In Celle wird er das 1892 eingerichtete Bomann-Museum und das Schloss besichtigt haben.
Den Sonnabend fuhr ich mal nach Celle. Das Wetter wurde schön, ich beschloß noch bis Montag zu bleiben. Aber ich hatte keine Freud davon; denn mein alter Husten und Schnupfen kriegte mich beim Kragen und hat mich heut noch nicht wieder los gelaßen. Sonst ging es in Celle ganz gut, bis auf kleinere Übel, wie etwas Zahnweh bei Tante, verdorbenen Magen bei Paula und Husten bei Albert. Onkel Hermann hat den Direktor zu vertreten, der synodelt.

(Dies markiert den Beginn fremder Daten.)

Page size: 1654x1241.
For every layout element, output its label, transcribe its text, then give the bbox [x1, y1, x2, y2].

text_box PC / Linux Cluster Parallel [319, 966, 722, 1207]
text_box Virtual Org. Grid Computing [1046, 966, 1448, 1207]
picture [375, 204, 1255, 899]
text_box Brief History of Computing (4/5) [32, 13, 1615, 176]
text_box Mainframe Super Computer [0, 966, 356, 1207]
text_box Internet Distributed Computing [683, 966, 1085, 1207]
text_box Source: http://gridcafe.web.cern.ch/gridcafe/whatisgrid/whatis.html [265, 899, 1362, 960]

Busch-Brief vom 15. November 1893 an Adolf Nöldeke
Celle gilt als südliches Tor zur Lüneburger Heide und ist eine Stadt mit einer pittoresken Altstadt mit mehr als 400 gut erhaltenen Fachwerkhäusern und einem Schloss im Stil der Renaissance und des Barocks. Die Stadt liegt im Urstromtal der Aller. In der über Jahrhunderte vom Militär dominierten Stadt wurde im Jahre 1842 die Cambridge-Dragoner-Kaserne für das gleichnamige nach Adolphus Frederick, 1. Duke of Cambridge benannte hannoversche Regiment errichtet. 1892 wurde das Bomann-Museum mit wichtigen volkskundlichen und stadtgeschichtlichen Sammlungen gegründet, welches auch Wilhelm Busch besuchte.